[Work item]: Show all lines of the entries in which the word "linecap" is found.

[Stored data]:
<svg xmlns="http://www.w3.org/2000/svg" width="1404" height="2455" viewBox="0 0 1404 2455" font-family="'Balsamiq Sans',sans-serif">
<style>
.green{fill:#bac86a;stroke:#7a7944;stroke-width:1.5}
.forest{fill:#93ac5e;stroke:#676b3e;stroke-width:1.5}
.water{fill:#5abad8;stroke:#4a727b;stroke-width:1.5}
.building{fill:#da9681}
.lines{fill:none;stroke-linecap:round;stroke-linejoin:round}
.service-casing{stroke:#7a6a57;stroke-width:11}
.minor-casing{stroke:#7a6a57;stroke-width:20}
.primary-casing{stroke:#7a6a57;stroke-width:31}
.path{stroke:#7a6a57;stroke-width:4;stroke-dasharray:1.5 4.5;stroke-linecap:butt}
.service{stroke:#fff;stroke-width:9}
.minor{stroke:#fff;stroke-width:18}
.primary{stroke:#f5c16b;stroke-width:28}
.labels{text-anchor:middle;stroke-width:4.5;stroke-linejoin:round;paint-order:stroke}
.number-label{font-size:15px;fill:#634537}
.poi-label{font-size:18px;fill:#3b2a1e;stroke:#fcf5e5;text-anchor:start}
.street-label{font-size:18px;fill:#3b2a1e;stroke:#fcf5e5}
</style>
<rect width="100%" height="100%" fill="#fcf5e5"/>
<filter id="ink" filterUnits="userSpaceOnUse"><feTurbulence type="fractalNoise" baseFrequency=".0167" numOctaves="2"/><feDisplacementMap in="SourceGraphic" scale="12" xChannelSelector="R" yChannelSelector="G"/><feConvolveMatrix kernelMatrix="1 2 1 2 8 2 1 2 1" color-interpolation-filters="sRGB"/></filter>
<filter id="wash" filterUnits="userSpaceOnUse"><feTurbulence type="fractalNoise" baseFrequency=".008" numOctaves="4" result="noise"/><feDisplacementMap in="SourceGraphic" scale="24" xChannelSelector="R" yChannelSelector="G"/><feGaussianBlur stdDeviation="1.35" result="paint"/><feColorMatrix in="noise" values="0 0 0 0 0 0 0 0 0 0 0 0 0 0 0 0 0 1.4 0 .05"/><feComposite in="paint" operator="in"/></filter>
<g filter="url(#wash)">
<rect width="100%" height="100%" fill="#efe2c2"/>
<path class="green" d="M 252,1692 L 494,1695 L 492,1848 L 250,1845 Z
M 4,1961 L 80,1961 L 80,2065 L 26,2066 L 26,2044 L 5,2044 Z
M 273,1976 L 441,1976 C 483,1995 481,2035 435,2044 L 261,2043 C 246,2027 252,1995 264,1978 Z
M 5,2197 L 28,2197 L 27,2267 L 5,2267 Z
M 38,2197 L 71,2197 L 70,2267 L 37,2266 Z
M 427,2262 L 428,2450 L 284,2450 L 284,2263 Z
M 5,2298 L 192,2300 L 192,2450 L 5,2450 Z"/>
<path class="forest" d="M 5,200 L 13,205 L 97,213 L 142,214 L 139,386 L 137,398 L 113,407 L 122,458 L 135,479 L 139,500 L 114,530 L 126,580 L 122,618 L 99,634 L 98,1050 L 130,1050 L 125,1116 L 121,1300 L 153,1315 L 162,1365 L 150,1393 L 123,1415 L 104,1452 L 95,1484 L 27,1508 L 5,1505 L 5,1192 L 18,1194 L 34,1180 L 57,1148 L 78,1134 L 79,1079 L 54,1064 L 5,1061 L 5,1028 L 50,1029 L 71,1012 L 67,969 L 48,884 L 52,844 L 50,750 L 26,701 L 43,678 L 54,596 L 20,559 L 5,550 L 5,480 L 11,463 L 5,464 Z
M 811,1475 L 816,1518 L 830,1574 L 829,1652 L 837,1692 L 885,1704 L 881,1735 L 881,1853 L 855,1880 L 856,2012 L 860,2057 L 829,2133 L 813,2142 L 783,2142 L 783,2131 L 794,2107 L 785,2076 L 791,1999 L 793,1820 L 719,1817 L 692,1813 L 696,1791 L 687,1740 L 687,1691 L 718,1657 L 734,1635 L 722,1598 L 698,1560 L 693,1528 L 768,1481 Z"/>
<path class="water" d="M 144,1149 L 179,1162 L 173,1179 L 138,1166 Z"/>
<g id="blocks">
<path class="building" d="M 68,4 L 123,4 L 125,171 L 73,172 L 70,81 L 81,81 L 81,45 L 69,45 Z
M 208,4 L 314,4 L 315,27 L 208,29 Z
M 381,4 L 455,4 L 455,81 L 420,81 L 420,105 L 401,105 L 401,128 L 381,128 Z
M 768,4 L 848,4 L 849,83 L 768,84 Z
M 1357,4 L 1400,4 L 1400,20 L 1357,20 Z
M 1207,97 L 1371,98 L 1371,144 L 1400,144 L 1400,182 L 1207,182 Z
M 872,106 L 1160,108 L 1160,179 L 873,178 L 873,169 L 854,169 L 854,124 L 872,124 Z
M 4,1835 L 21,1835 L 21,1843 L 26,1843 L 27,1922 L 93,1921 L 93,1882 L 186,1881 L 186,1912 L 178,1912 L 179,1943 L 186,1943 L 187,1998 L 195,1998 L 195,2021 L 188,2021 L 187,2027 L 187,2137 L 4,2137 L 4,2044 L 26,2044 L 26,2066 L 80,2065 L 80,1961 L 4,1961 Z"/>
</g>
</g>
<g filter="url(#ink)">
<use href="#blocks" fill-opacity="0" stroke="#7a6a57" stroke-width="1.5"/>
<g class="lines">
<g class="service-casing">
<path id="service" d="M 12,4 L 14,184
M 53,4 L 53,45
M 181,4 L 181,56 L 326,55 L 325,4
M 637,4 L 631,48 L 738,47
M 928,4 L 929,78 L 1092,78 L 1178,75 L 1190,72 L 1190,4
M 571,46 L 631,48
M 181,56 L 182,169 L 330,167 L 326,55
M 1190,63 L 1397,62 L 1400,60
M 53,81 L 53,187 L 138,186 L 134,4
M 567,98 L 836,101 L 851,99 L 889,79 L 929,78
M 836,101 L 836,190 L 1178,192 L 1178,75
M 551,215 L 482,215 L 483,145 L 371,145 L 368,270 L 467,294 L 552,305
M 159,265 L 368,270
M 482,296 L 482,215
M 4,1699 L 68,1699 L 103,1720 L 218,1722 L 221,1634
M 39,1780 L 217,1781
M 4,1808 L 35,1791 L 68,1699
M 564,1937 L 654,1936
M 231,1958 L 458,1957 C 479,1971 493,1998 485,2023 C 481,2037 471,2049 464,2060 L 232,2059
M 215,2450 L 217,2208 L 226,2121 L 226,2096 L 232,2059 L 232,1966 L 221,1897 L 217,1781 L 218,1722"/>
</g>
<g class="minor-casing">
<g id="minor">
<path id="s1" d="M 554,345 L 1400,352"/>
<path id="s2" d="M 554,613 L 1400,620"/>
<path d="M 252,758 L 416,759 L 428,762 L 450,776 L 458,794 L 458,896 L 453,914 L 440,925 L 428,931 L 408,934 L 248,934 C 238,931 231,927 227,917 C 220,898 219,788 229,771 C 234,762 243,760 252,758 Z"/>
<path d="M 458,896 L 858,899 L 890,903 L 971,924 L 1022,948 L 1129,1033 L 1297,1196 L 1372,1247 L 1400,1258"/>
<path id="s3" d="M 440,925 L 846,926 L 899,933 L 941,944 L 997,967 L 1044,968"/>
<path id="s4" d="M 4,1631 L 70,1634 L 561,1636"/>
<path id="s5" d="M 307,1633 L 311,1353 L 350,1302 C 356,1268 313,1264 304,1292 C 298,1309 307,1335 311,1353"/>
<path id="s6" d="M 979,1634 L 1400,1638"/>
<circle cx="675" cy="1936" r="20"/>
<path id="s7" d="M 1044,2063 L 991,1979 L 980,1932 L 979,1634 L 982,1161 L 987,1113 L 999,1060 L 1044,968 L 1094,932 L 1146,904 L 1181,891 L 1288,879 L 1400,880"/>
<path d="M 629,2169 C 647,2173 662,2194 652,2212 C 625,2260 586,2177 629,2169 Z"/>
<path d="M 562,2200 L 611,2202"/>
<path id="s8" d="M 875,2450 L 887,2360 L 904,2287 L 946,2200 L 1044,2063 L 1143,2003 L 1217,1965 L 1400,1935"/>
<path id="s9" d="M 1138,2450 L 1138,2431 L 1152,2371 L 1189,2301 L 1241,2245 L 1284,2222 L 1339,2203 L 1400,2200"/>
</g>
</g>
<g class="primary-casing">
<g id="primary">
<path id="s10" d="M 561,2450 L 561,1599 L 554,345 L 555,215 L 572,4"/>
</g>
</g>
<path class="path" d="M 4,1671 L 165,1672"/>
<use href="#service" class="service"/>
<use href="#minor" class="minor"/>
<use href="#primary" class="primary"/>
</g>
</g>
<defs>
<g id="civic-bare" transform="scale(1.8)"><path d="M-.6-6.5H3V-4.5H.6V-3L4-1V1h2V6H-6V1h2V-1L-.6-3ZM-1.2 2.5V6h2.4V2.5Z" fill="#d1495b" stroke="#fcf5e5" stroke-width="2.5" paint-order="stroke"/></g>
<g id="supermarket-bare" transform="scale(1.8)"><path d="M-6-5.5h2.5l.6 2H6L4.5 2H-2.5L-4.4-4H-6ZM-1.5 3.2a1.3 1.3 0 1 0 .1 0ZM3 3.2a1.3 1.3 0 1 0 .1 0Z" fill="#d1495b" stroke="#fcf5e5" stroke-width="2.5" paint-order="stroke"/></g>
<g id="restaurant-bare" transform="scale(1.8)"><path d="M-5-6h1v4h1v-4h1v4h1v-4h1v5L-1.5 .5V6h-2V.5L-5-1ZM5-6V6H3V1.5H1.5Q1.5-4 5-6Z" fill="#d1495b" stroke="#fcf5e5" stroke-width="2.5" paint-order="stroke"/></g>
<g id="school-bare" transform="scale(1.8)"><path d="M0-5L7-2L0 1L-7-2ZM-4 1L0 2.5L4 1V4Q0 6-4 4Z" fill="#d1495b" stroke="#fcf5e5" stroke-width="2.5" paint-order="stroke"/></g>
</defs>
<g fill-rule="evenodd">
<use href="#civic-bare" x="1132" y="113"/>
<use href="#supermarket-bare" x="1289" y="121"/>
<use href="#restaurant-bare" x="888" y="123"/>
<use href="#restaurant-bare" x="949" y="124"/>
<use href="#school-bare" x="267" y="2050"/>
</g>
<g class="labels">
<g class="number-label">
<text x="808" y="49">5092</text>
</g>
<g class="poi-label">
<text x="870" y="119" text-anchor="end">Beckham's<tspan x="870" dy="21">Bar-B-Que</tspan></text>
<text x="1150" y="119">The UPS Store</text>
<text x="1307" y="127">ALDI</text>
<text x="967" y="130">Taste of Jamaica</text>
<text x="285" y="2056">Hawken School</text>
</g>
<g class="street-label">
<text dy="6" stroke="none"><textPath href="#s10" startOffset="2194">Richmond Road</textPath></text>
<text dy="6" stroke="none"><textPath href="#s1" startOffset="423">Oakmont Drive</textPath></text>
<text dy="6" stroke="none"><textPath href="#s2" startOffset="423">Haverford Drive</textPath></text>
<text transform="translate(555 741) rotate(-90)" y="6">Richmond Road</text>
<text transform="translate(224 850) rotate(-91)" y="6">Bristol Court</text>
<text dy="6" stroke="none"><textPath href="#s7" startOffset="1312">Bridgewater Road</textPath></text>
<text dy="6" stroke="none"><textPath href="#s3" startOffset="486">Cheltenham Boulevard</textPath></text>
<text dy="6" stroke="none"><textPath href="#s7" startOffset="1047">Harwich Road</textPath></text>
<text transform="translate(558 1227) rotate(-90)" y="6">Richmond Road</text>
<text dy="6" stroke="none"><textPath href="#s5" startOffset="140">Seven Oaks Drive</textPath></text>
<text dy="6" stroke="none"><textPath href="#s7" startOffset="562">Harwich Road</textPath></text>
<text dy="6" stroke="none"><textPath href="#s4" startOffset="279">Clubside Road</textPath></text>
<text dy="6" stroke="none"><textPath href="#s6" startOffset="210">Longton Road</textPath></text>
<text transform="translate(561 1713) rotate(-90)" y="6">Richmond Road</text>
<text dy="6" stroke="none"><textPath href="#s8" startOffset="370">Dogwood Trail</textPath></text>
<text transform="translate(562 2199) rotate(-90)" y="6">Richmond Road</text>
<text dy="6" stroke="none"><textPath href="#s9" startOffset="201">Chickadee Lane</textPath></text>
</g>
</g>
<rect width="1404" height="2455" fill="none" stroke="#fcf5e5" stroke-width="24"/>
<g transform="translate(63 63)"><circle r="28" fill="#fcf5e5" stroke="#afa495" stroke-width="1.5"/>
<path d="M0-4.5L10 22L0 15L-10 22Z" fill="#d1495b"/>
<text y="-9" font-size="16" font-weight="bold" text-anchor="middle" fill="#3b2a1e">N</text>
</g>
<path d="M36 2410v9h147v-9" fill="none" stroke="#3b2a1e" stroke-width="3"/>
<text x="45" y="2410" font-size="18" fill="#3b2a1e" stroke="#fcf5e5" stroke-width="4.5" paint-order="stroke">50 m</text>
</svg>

==

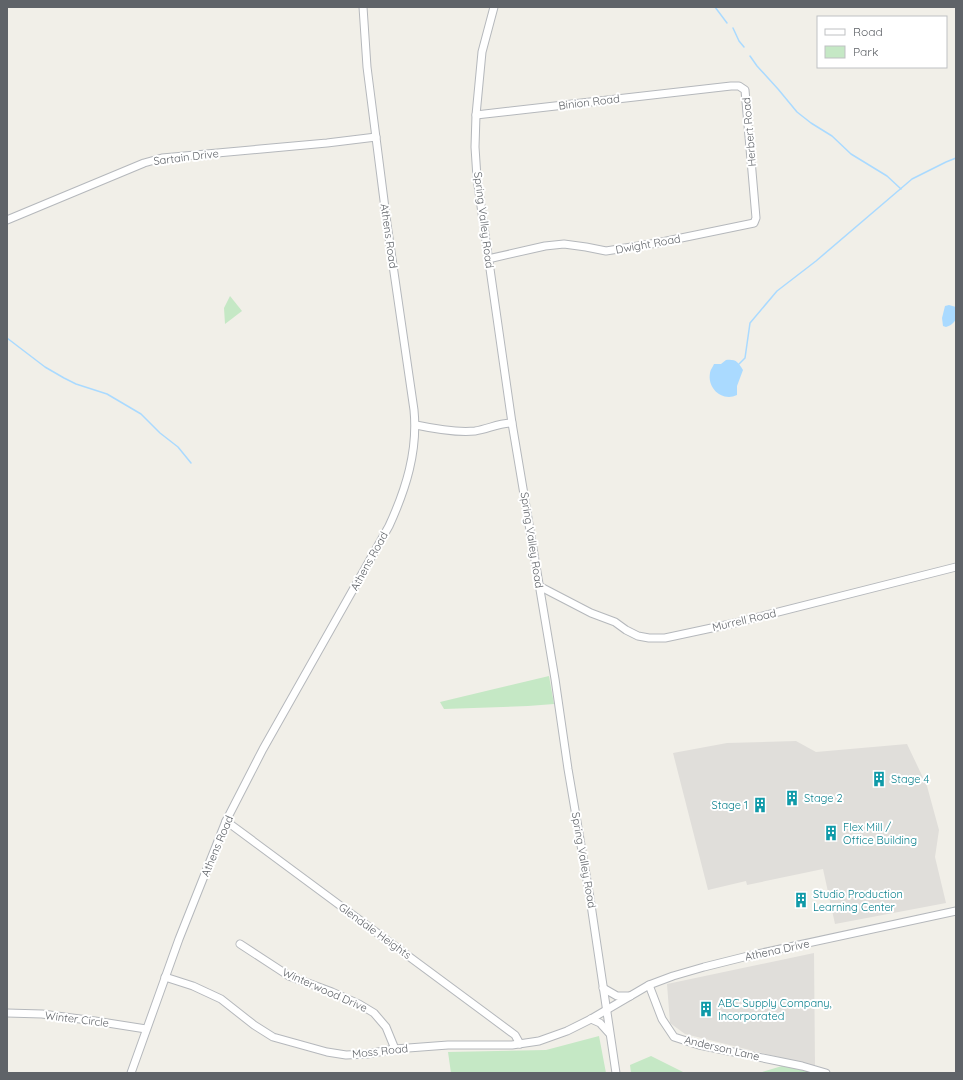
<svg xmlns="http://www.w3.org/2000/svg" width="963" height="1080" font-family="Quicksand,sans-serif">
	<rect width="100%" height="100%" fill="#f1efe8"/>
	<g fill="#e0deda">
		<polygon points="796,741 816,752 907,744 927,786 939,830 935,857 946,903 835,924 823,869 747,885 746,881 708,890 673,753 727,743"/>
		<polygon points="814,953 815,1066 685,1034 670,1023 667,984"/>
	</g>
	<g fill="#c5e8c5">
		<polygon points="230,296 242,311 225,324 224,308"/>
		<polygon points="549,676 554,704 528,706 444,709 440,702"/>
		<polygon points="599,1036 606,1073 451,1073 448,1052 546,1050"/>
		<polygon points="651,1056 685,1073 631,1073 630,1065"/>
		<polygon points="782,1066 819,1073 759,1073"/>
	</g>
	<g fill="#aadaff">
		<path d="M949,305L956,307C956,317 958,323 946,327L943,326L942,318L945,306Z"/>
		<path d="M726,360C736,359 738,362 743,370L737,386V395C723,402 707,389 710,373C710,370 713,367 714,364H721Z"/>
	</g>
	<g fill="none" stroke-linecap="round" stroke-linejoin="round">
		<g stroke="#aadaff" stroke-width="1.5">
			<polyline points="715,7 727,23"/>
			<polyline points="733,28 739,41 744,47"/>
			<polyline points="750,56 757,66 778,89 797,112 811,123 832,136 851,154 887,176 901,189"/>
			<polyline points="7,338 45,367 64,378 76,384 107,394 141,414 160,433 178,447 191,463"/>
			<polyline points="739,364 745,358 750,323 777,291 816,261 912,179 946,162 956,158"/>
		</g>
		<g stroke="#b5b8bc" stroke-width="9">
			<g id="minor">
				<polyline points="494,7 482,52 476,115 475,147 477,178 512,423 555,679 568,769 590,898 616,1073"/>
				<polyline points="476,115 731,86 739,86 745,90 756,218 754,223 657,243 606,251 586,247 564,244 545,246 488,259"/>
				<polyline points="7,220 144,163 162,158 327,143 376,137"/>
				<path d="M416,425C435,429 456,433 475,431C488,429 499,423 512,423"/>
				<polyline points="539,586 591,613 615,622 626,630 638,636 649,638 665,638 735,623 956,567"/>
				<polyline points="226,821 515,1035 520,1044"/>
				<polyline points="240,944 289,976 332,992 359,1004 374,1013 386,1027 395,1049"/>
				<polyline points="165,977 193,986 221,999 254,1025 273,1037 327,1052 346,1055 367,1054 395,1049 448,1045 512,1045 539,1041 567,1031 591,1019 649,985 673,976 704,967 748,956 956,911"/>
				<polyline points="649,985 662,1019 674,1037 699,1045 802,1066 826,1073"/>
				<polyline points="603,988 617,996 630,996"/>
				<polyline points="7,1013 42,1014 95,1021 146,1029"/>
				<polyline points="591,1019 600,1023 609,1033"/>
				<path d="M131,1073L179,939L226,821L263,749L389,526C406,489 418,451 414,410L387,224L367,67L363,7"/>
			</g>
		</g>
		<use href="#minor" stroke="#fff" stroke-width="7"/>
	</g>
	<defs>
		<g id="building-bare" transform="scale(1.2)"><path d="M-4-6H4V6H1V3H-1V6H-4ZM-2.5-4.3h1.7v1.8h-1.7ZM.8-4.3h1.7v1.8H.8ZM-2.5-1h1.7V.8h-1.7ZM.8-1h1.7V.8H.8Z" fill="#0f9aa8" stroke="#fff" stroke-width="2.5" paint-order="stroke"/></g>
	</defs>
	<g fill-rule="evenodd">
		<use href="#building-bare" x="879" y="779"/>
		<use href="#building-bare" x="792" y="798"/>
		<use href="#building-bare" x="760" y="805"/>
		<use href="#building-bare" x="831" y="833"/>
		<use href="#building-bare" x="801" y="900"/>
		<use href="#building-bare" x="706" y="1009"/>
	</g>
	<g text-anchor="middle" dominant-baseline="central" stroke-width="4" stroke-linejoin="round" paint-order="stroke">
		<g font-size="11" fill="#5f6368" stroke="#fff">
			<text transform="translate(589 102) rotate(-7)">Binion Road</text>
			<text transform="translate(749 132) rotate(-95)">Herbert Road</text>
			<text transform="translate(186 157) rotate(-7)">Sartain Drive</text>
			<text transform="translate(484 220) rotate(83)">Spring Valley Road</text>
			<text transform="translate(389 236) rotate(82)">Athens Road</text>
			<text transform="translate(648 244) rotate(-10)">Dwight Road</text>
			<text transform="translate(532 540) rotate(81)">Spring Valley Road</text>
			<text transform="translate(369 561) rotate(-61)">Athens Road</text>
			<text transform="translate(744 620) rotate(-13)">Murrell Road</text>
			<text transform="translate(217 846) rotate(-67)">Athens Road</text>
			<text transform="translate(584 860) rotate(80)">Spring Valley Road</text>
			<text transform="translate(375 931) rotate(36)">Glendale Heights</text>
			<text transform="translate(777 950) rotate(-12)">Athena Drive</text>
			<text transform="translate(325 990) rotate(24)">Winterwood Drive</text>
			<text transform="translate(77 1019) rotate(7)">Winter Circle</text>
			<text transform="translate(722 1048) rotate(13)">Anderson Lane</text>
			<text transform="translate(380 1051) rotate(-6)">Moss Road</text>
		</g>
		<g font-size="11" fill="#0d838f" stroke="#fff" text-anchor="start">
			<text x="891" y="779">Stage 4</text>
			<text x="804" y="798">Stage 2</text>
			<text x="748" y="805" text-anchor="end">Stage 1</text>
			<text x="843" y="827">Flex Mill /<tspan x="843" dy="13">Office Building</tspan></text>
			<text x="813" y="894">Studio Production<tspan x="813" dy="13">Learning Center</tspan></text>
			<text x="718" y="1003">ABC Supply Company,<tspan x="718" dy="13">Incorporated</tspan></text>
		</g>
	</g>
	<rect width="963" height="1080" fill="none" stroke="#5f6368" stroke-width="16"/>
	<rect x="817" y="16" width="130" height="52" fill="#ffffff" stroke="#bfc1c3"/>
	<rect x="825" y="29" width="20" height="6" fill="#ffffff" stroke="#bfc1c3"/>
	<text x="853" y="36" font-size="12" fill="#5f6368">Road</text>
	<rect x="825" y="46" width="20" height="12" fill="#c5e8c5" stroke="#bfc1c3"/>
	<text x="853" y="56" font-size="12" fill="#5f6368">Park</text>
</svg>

[Exercise response]:
.lines{fill:none;stroke-linecap:round;stroke-linejoin:round}
.path{stroke:#7a6a57;stroke-width:4;stroke-dasharray:1.5 4.5;stroke-linecap:butt}
	<g fill="none" stroke-linecap="round" stroke-linejoin="round">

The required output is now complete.